Today’s Image of the Day from NASA Earth Observatory features an old area of sea ice breaking up near Land Glacier in West Antarctica. According to NASA, as new ice was forming in March, part of the glacier’s ice tongue crumbled away.
The sea ice around Antarctica is starting to gain momentum after reaching its lowest extent on record in late February 2022.
Michael Lowe is an analyst at the U.S. National Ice Center. He recognized the changes near Land Glacier – part of the Antarctic coastline known as Marie Byrd Land.
“I’ve had my eye on that area over the past two months as a large area of very old fast ice began to break apart,” said Lowe. “When comparing two SAR images from consecutive days I saw that the tip of the Land Glacier was starting to break up.”
An earlier satellite image that was captured in February showed a vast expanse of sea ice fastened to the Land Glacier’s ice tongue and icebergs. Lowe explained that this “fast ice” often has a symbiotic relationship with glaciers and icebergs.
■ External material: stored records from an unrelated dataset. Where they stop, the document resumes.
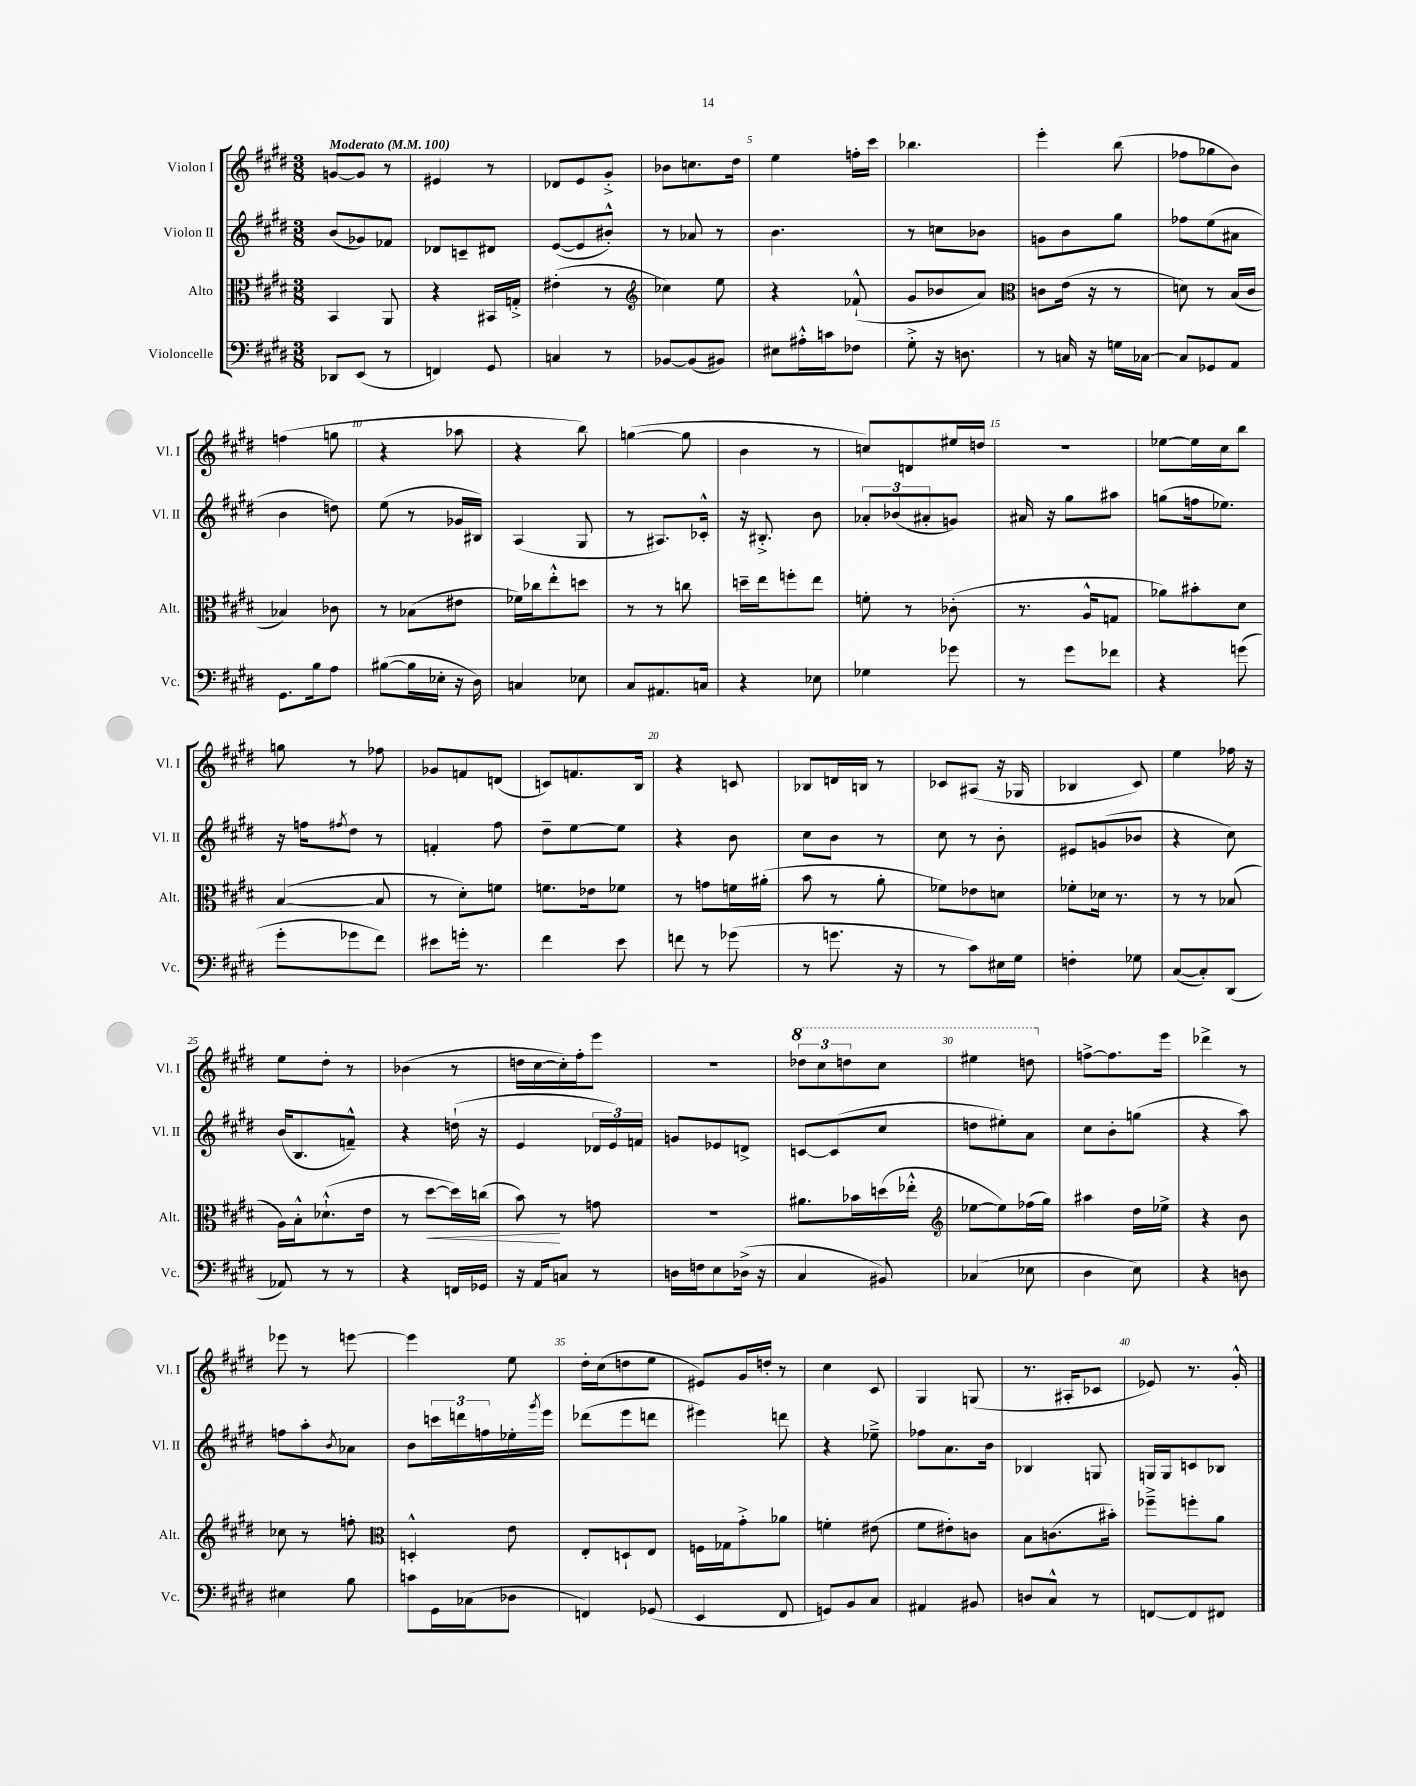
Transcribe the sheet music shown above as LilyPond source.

<<
\new StaffGroup <<
\new Staff = "s0" \with { instrumentName = "Violon I" shortInstrumentName = "Vl. I" } {
    \clef treble \key e \major \numericTimeSignature \time 3/8 \tempo "Moderato" 4 = 100
    g'8~ g'8 r8 |
    eis'4 r8 |
    des'8 e'8 gis'8-.-> |
    bes'8 c''8. dis''16 |
    e''4 f''16-. cis'''16 |
    bes''4. |
    e'''4-. b''8( |
    fes''8 ges''8 b'8) |
    f''4( g''8 |
    r4 aes''8 |
    r4 b''8) |
    g''4~( g''8 |
    b'4 r8 |
    c''8) d'8 eis''16 d''16 |
    R4. |
    ees''8~ ees''16 cis''16 b''8 |
    g''8 r8 fes''8 |
    ges'8 f'8 d'8( |
    c'8) f'8. b16 |
    r4 c'8 |
    bes8 d'16 b16 r8 |
    ces'8 ais8( r16 ges16 |
    bes4 cis'8) |
    e''4 fes''16 r16 |
    e''8 dis''8-. r8 |
    bes'4( r8 |
    d''16 cis''16~ cis''16-.) fis''16-. e'''8 |
    R4. |
    \tuplet 3/2 { \ottava #1 des'''8 cis'''8 d'''8 } cis'''8 |
    eis'''4 d'''8 \ottava #0 |
    f''8~-> f''8. e'''16 |
    des'''4-> r8 |
    ees'''8 r8 e'''8~ |
    e'''4 e''8 |
    dis''16-. cis''16( d''8 e''8 |
    eis'8) gis'16 d''16-. r8 |
    cis''4 cis'8 |
    gis4 g8( |
    r8. ais16-. ces'8 |
    ees'8) r8. gis'16-.-^ \bar "|." |
}
\new Staff = "s1" \with { instrumentName = "Violon II" shortInstrumentName = "Vl. II" } {
    \clef treble \key e \major \numericTimeSignature \time 3/8
    b'8( ges'8) fes'8 |
    des'8 c'8-- dis'8 |
    e'8~( e'8 bis'8-.-^) |
    r8 aes'8 r8 |
    b'4. |
    r8 c''8 bes'8 |
    g'8 b'8 gis''8 |
    fes''8 e''8( ais'8 |
    b'4 d''8) |
    e''8( r8 ges'16 bis16) |
    a4( gis8 |
    r8 ais8.) ces'16-.-^ |
    r16 bis8.-.-> b'8 |
    \tuplet 3/2 { aes'8-. bes'8( ais'8-. } g'8) |
    ais'16 r16 gis''8 ais''8 |
    g''8( f''16 ees''8.) |
    r16 f''16 \acciaccatura { fis''8 } dis''8 r8 |
    f'4-. fis''8 |
    dis''8-- e''8~ e''8 |
    r4 b'8 |
    cis''8 b'8 r8 |
    cis''8 r8 b'8-. |
    eis'8 g'8( bes'8 |
    r4 cis''8) |
    b'16( b8. f'8---^) |
    r4 d''16-!( r16 |
    e'4 \tuplet 3/2 { des'16 e'16) f'16 } |
    g'8 ees'8 d'8-> |
    c'8~ c'8( cis''8 |
    d''8 eis''8-.) a'8 |
    cis''8 b'8-. g''8( |
    r4 a''8) |
    f''8 a''8-. \acciaccatura { b'8 } aes'8 |
    b'8 \tuplet 3/2 { c'''16 d'''16 f''16 } ees''16-. \acciaccatura { gis'''8 } e'''16 |
    des'''8( e'''8 d'''8 |
    eis'''4) d'''8 |
    r4 ees''8---> |
    fes''8 a'8. b'16 |
    bes4 g8 |
    g16 g16 c'8 bes8 \bar "|." |
}
\new Staff = "s2" \with { instrumentName = "Alto" shortInstrumentName = "Alt." } {
    \clef alto \key e \major \numericTimeSignature \time 3/8
    b,4 a,8 |
    r4 bis,16 g16-.-> |
    eis'4-.( r8 |
    \clef treble ces''4) e''8 |
    r4 fes'8-!-^( |
    gis'8 bes'8 a'8) |
    \clef alto c'8 e'16( r16 r8 |
    d'8) r8 b16( cis'16 |
    bes4) ces'8 |
    r8 bes8( eis'8 |
    fes'16) ces''16 e''8-.-^ d''8 |
    r8 r8 c''8 |
    d''16-- e''16 f''8-. e''8 |
    f'8-. r8 ces'8-.( |
    r8. a16-^ g8 |
    aes'8) bis'8-. dis'8 |
    b4~( b8 |
    r8 dis'8-.) f'8 |
    f'8. ees'16 fes'8 |
    r8 g'8 f'16 ais'16-.( |
    b'8 r8 a'8-. |
    fes'8) ees'8 d'8 |
    fes'8-. des'16 r8. |
    r8 r8 bes8( |
    a16) b16-.-^ des'8.-!-^( e'16 |
    r8 dis''8~\< dis''16) c''16( |
    b'8\!) r8 g'8 |
    R4. |
    ais'8. bes'16 d''16( ees''16-.-^ |
    \clef treble ees''8~ ees''8) fes''16( gis''16) |
    ais''4 dis''16 ees''16-> |
    r4 b'8 |
    ces''8 r8 f''8-. |
    \clef alto d4-.-^ e'8 |
    e8-. d8-! e8 |
    f16 ges16 gis'8-.-> aes'8 |
    f'4-. eis'8( |
    fis'8 eis'8-.) c'8 |
    b8 c'8.( bis'16-.) |
    fes''8---> f''8-. a'8 \bar "|." |
}
\new Staff = "s3" \with { instrumentName = "Violoncelle" shortInstrumentName = "Vc." } {
    \clef bass \key e \major \numericTimeSignature \time 3/8
    des,8 e,8( r8 |
    f,4) gis,8 |
    c4 r8 |
    bes,8~ bes,8( bis,8) |
    eis8 ais16-.-^ c'16 fes8 |
    gis8-.-> r16 d8. |
    r8 c16 r16 g16 ces16~ |
    ces8 ges,8 a,8 |
    gis,8. b16 a8 |
    bis8~( bis16 ees16-. r16 dis16) |
    c4 ees8 |
    cis8 ais,8. c16 |
    r4 ees8 |
    ges4 ges'8 |
    r8 gis'8 fes'8 |
    r4 g'8( |
    gis'8-. ges'8 fis'8) |
    eis'8 g'16-. r8. |
    fis'4 e'8 |
    f'8 r8 ges'8( |
    r8 g'8. r16 |
    r8 cis'8) eis16 gis16 |
    f4-. ges8 |
    cis8~( cis8-.) dis,8( |
    aes,8) r8 r8 |
    r4 f,16 ges,16 |
    r16 a,16 c8 r8 |
    d16 f16 e8 des16->( r16 |
    cis4 bis,8) |
    ces4( ees8 |
    dis4 e8) |
    r4 d8 |
    eis4 b8 |
    c'8 gis,16 ces16( des8 |
    f,4) ges,8( |
    e,4 fis,8 |
    g,8) b,8 cis8 |
    ais,4 bis,8 |
    d8 cis8-^ r8 |
    f,8~ f,8 fis,8 \bar "|." |
}
>>
>>
\layout { \context { \Score \override BarNumber.break-visibility = ##(#f #t #t) barNumberVisibility = #(every-nth-bar-number-visible 5) } }
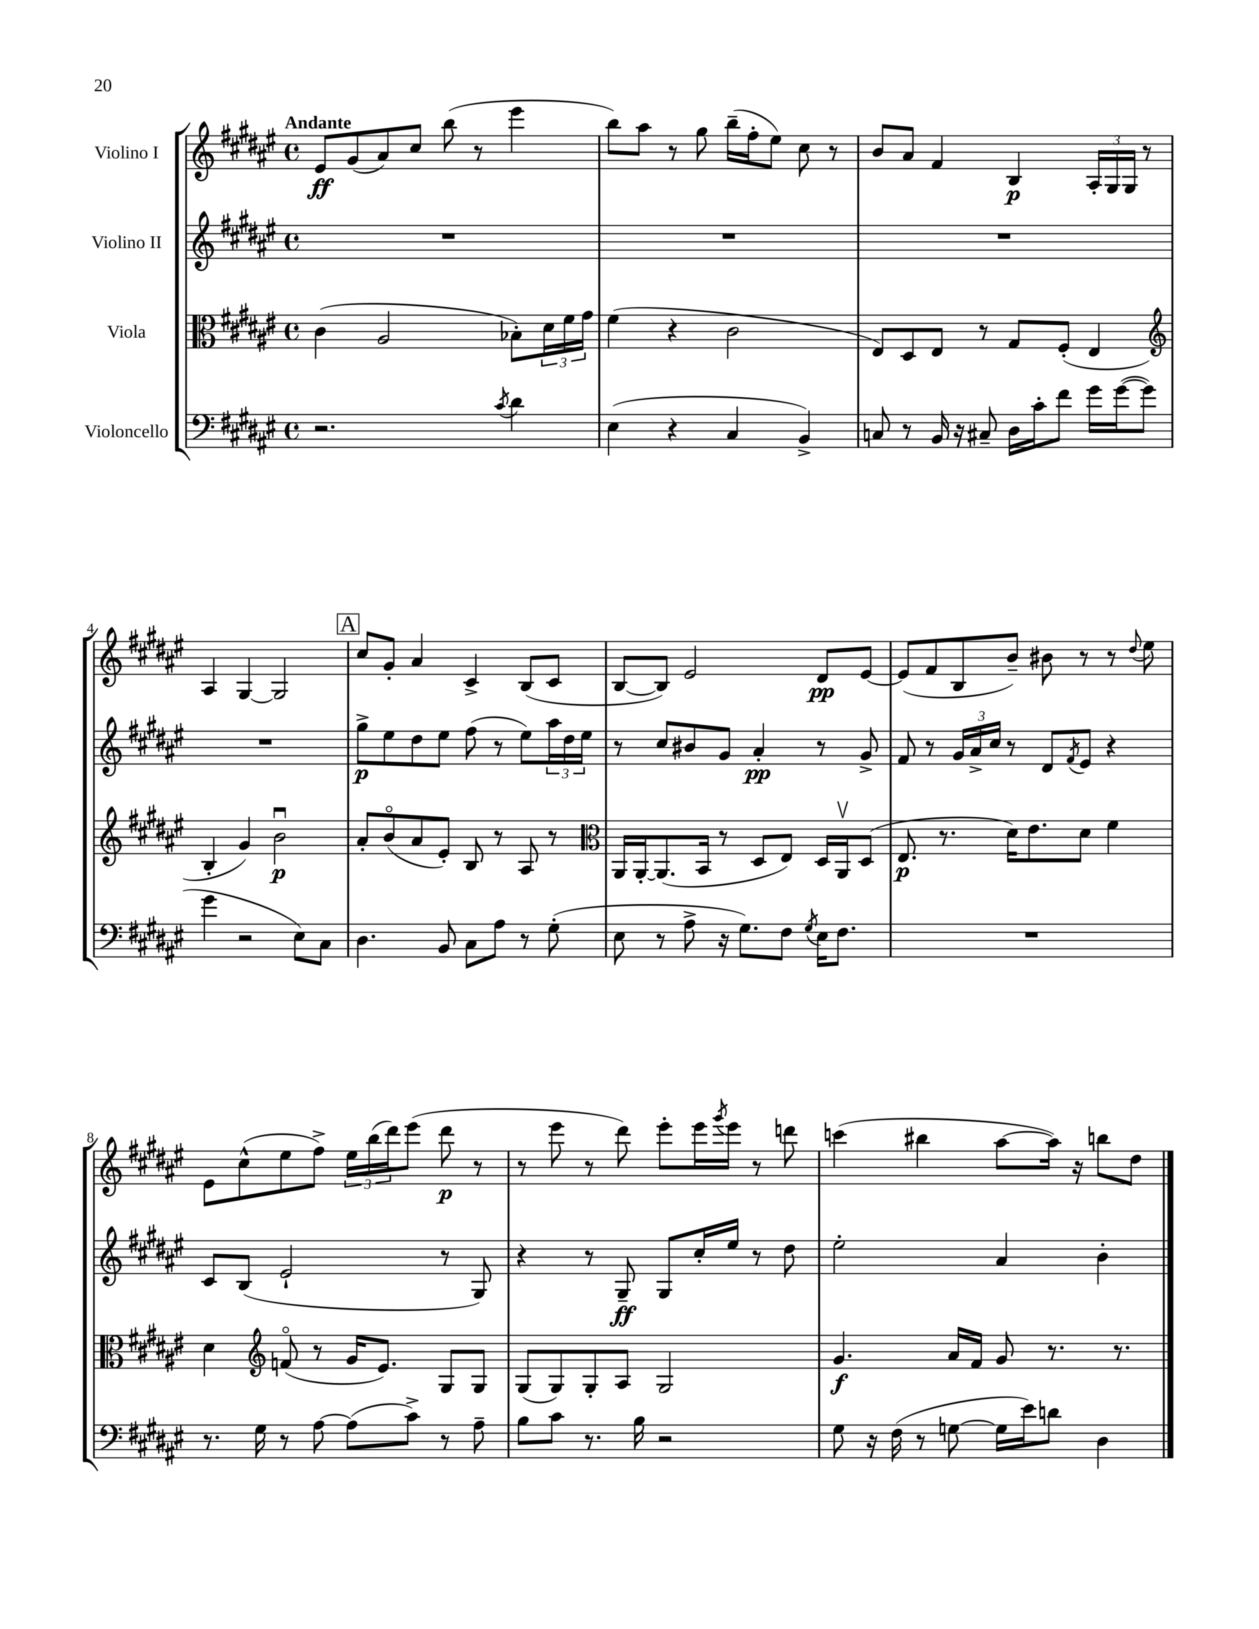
<<
\new StaffGroup <<
\new Staff = "s0" \with { instrumentName = "Violino I" } {
    \clef treble \key fis \major \defaultTimeSignature \time 4/4 \tempo "Andante"
    eis'8\ff gis'8( ais'8) cis''8 b''8( r8 eis'''4 |
    b''8) ais''8 r8 gis''8 b''16--( fis''16-. eis''8) cis''8 r8 |
    b'8 ais'8 fis'4 b4\p \tuplet 3/2 { ais16-. gis16 gis16 } r8 |
    ais4 gis4~ gis2 |
    \mark \markup { \box "A" } cis''8 gis'8-. ais'4 cis'4-> b8( cis'8 |
    b8~ b8) eis'2 dis'8\pp eis'8~ |
    eis'8( fis'8 b8 b'8--) bis'8 r8 r8 \appoggiatura { dis''8 } eis''8 |
    eis'8 cis''8-^( eis''8 fis''8->) \tuplet 3/2 { eis''16 b''16( dis'''16) } eis'''8( dis'''8\p r8 |
    r8 eis'''8 r8 dis'''8) eis'''8-. eis'''16 \acciaccatura { gis'''8 } eis'''16 r8 d'''8 |
    c'''4( bis''4 ais''8~ ais''16) r16 b''8 dis''8 \bar "|." |
}
\new Staff = "s1" \with { instrumentName = "Violino II" } {
    \clef treble \key fis \major \defaultTimeSignature \time 4/4
    R1 |
    R1 |
    R1 |
    R1 |
    \mark \markup { \box "A" } gis''8->\p eis''8 dis''8 eis''8 fis''8( r8 eis''8) \tuplet 3/2 { ais''16 dis''16 eis''16 } |
    r8 cis''8 bis'8 gis'8 ais'4-.\pp r8 gis'8-> |
    fis'8 r8 \tuplet 3/2 { gis'16 ais'16-> cis''16 } r8 dis'8 \acciaccatura { fis'8 } eis'8 r4 |
    cis'8 b8( eis'2-! r8 gis8) |
    r4 r8 gis8--\ff gis8 cis''16-. eis''16 r8 dis''8 |
    eis''2-. ais'4 b'4-. \bar "|." |
}
\new Staff = "s2" \with { instrumentName = "Viola" } {
    \clef alto \key fis \major \defaultTimeSignature \time 4/4
    cis'4( ais2 bes8-.) \tuplet 3/2 { dis'16 fis'16 gis'16 } |
    fis'4( r4 cis'2 |
    eis8) dis8 eis8 r8 gis8 fis8-.( eis4 |
    \clef treble b4-. gis'4) b'2\downbow\p |
    \mark \markup { \box "A" } ais'8-. b'8\flageolet( ais'8 eis'8-.) b8 r8 ais8 r8 |
    \clef alto ais,16 ais,16~-. ais,8.( b,16 r8 dis8 eis8) dis16 ais,16\upbow dis8( |
    eis8.\p r8. dis'16) eis'8. dis'8 fis'4 |
    dis'4 \clef treble f'8\flageolet( r8 gis'16 eis'8.) gis8 gis8 |
    gis8( gis8) gis8-. ais8 gis2 |
    gis'4.\f ais'16 fis'16 gis'8 r8. r8. \bar "|." |
}
\new Staff = "s3" \with { instrumentName = "Violoncello" } {
    \clef bass \key fis \major \defaultTimeSignature \time 4/4
    r2. \acciaccatura { cis'8 } dis'4 |
    eis4( r4 cis4 b,4->) |
    c8 r8 b,16 r16 cis8-- dis16 cis'16-. fis'8 gis'16 gis'16~( gis'8 |
    gis'4 r2 eis8) cis8 |
    \mark \markup { \box "A" } dis4. b,8 cis8 ais8 r8 gis8-.( |
    eis8 r8 ais8-> r16 gis8.) fis8 \acciaccatura { gis8 } eis16 fis8. |
    R1 |
    r8. gis16 r8 ais8~ ais8( cis'8->) r8 ais8-- |
    b8 cis'8 r8. b16 r2 |
    gis8 r16 fis16( r8 g8~ g16 eis'16) d'8 dis4 \bar "|." |
}
>>
>>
“The glaciers and grounded bergs allow sea ice to accumulate and ‘fast’ in a stable fashion,” said Lowe. “This fast ice then helps anchor those bergs and glaciers as it thickens into old ice over years.”
A recent analysis of satellite observations revealed that fast ice off the coast of Marie Byrd Land, and in other parts of Antarctica as well, has been decreasing since around 2000.
According to Frazer Christie, a glacier geophysicist at the University of Cambridge, the loss of fast ice may have further consequences. It is possible, he said, that the quick evacuation of fast ice between February and March, in addition to the longer-term losses, may have contributed to the rifting and ultimate calving of Land Glacier’s ice tongue.
“An increasing body of research has begun to show the important role sea ice plays in congealing together and buttressing both ice tongues and ice shelves,” said Christie.
“While Land Glacier has been observed to retreat, thin, and speed up in recent years, there is no evidence to suggest that its recent calving is related to anthropogenically forced climate change.” “Instead, its behavior most likely reflects the natural calving lifecycle common to all Antarctic ice shelves and marine terminating glaciers.”
The image was captured on March 23, 2022 by the Moderate Resolution Imaging Spectroradiometer (MODIS) on NASA’s Terra and Aqua satellites.